When using weak ETag headers, disable Email Obfuscation and Automatic HTTPS Rewrites to ensure Cloudflare doesn’t remove the ETag headers set by your origin web server.

If a resource is cacheable and there is a cache miss, Cloudflare does not send ETag headers to the origin. This is because Cloudflare requires the full response body to fill its cache.

1 Like

Yes, I disabled all those features to ensure that the headers are not removed.

I figured it out. Just lacked the proper knowledge on the topic. The thing is, I am not using Cache Everything and have set CF to respect origin headers.
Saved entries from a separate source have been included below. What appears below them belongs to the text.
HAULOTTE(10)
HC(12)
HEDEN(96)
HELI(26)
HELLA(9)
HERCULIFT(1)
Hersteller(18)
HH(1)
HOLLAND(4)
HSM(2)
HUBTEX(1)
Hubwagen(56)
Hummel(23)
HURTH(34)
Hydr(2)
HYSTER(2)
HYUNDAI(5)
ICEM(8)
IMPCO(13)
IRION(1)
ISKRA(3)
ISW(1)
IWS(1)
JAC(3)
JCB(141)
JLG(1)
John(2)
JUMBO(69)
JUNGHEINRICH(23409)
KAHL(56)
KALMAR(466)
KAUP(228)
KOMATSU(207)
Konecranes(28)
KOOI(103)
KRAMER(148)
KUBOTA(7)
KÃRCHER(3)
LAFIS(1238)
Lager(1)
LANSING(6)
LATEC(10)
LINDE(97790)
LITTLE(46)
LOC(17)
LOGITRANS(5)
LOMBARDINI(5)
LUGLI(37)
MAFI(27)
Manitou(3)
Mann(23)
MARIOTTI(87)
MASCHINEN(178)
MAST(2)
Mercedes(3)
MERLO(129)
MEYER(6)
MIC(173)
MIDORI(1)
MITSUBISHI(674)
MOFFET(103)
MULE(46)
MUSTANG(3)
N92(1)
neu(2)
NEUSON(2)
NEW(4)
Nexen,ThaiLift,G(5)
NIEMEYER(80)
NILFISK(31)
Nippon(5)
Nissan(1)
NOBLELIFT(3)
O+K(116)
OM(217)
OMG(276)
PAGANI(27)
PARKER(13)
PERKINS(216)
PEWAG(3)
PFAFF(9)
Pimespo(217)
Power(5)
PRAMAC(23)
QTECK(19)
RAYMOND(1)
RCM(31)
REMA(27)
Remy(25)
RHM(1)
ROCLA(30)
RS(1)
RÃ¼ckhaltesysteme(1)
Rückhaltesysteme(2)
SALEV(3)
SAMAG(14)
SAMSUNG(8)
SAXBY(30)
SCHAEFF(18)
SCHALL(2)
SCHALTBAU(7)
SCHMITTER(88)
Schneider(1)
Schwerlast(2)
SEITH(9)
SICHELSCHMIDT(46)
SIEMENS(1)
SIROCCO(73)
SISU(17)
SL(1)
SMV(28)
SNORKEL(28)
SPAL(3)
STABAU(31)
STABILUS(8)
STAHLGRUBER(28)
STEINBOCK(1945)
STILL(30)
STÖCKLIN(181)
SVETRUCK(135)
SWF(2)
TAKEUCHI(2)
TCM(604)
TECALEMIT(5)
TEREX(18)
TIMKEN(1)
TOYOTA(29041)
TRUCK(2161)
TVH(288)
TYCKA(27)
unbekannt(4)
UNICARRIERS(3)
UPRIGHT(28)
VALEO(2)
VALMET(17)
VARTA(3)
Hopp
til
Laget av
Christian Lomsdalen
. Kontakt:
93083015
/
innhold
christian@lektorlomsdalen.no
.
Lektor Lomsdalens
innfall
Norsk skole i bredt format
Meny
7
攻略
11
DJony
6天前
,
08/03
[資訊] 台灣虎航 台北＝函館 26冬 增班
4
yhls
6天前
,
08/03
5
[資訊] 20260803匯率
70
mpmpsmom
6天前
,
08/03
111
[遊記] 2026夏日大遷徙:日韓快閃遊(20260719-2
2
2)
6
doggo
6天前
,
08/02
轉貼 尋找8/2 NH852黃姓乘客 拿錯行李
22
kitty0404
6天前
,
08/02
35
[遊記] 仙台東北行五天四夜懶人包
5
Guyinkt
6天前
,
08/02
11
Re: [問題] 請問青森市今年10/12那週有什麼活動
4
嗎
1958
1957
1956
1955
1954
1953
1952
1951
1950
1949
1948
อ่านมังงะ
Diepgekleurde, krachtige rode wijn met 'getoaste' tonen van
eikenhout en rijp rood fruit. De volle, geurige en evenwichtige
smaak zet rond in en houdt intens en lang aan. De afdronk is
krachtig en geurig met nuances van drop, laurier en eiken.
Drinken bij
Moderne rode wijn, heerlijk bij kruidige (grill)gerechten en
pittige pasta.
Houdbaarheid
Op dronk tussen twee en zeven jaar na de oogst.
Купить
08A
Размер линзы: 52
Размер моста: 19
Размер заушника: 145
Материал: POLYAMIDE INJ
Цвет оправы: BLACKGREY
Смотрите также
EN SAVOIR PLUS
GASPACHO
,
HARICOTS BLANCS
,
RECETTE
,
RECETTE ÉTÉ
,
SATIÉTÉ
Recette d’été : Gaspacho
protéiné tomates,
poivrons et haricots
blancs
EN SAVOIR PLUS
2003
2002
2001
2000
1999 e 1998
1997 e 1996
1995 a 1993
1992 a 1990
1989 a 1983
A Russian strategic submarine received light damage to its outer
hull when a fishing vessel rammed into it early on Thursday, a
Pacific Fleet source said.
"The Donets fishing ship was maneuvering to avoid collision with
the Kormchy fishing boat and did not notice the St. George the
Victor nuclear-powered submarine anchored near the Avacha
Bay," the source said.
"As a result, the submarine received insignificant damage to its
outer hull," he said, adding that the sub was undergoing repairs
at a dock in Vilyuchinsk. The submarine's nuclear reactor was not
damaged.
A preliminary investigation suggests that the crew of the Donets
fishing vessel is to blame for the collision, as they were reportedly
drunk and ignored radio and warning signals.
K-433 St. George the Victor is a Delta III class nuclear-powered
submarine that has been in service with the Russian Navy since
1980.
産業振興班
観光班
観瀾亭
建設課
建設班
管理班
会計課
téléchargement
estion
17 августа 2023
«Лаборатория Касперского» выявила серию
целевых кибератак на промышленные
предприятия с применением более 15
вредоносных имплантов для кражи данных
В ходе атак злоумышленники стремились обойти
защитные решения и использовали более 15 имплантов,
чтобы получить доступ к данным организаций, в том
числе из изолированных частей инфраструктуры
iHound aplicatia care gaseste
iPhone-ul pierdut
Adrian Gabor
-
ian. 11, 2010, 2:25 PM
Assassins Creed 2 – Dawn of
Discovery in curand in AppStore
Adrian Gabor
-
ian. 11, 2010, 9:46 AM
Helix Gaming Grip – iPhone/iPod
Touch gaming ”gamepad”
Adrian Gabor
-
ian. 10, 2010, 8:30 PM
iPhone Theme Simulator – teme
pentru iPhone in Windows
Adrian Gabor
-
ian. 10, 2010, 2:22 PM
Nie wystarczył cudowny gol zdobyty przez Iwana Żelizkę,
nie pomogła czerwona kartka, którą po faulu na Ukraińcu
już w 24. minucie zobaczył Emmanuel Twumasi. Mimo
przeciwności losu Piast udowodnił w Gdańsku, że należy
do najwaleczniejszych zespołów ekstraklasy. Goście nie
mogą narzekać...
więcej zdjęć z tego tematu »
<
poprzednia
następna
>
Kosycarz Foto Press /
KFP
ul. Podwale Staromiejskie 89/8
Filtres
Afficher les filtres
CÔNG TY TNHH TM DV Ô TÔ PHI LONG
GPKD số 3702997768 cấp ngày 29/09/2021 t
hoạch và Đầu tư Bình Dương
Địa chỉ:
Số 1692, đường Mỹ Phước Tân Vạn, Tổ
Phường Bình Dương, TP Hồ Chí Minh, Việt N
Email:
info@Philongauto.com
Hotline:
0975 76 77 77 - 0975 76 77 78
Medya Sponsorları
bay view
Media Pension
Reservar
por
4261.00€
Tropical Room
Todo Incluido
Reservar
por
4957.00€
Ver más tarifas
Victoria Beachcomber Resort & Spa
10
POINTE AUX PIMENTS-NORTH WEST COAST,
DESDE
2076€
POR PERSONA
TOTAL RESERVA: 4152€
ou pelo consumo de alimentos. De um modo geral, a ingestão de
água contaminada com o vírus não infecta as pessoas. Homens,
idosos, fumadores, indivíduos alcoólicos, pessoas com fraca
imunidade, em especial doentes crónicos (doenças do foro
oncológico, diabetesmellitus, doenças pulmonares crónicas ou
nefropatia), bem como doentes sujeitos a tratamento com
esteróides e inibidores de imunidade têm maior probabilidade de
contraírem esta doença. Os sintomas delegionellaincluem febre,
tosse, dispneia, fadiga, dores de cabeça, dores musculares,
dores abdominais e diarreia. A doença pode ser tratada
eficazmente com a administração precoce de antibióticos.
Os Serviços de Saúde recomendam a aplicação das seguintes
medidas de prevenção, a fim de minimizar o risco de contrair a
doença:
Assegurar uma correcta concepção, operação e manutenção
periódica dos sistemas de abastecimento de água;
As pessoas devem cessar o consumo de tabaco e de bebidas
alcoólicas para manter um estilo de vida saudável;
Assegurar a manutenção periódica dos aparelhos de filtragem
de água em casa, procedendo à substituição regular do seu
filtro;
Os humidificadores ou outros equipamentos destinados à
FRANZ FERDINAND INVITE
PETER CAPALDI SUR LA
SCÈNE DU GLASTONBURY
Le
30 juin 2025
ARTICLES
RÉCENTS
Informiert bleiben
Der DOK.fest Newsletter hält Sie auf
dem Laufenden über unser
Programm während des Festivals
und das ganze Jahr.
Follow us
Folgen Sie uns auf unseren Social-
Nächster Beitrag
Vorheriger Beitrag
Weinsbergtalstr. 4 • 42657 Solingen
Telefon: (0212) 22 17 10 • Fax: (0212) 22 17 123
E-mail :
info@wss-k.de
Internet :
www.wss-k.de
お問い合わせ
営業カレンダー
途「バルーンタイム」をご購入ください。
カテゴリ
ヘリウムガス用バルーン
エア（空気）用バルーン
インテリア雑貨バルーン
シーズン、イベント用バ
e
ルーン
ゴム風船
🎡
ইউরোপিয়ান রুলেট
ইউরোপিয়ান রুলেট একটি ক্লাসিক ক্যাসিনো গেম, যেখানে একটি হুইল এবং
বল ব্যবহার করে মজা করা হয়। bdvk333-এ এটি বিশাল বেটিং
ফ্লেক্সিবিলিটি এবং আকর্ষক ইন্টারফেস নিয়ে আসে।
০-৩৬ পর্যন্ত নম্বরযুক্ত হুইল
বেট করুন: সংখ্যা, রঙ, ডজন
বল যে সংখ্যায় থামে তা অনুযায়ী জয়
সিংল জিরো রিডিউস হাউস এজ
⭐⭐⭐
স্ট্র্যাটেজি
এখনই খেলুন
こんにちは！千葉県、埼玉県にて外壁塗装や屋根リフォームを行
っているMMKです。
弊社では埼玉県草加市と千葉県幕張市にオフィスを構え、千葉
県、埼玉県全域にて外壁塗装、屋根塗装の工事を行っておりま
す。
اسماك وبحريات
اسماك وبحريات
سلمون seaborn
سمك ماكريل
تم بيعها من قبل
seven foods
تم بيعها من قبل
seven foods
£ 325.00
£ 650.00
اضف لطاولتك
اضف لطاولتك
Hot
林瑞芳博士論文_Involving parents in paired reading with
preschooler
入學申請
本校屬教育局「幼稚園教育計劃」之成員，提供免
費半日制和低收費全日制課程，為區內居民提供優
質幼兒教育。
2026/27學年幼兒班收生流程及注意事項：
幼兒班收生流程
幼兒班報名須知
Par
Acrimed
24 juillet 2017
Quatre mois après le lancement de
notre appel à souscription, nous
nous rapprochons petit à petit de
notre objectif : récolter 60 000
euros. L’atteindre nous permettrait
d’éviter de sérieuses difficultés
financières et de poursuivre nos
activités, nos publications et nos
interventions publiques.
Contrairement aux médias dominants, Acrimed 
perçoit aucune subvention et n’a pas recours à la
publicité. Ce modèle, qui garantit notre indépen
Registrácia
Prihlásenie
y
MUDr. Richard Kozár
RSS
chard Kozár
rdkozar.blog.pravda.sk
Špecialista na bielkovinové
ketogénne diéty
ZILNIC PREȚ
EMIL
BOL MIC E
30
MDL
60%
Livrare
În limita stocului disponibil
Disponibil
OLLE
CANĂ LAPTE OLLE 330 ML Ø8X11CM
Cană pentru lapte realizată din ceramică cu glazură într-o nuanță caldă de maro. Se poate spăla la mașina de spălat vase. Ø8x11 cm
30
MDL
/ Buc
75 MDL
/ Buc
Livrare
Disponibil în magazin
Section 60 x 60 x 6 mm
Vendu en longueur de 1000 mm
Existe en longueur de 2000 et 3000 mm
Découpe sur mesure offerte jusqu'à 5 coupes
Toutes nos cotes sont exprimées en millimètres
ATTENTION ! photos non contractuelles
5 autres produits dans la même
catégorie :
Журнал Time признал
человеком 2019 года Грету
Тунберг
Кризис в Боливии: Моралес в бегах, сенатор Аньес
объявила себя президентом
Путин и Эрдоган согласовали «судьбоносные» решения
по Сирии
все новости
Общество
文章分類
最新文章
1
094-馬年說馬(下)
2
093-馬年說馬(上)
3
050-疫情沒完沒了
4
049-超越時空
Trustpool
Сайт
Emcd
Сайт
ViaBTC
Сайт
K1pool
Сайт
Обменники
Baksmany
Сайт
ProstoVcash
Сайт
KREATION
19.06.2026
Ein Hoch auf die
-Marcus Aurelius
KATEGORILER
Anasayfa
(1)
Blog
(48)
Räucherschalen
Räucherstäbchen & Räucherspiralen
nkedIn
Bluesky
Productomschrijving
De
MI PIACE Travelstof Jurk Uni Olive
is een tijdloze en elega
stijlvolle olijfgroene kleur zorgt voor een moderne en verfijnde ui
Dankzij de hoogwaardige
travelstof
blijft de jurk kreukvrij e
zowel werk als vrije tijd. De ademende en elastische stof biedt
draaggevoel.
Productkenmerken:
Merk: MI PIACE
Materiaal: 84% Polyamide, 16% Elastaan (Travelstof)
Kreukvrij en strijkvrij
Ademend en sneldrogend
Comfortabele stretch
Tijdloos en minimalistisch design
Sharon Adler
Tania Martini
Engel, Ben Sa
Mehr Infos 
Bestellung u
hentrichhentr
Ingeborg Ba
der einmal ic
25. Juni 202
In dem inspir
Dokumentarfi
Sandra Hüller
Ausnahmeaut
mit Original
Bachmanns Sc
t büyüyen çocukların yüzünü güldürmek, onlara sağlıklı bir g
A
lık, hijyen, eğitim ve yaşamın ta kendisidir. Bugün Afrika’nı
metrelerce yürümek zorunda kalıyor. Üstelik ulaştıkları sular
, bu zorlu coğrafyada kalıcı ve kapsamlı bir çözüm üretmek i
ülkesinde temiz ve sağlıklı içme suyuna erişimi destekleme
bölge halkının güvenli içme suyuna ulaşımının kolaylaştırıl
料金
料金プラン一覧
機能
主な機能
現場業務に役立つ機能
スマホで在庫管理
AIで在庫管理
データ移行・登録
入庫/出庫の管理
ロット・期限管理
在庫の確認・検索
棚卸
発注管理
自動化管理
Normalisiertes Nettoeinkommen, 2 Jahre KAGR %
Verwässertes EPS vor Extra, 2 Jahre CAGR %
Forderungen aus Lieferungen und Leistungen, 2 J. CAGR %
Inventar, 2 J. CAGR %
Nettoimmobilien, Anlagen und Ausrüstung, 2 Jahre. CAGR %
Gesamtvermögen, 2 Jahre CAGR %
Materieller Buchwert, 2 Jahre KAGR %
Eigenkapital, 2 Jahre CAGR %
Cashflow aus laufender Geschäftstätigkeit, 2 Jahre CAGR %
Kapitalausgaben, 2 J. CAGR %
On the server, the HTML expire is set to " epoch" which explicitely means “no caching” and asks the browser to always ask the website if the page is up to date.

The reason I removed Cache Everything and set the browser TTL to respect origin headers was because the content on my website was being indexed very late (in Bing, Google, etc). May be it was not getting the appropriate response earlier (with a different server and configuration altogether).

This brings me down to my last question: Is it possible to use Cache Everything and still ensure that Cloudflare fetches the latest version of the HTML (at least every few hours)?

I read about Edge Cache TTL, is that what I need? Is the proposed Cache Everything configuration correct for what I am trying to achieve?

That is exactly what you want

1 Like

Makes sense now. And, thank you so much for your time. :slightly_smiling_face:

This topic was automatically closed 60 minutes after the last reply. New replies are no longer allowed.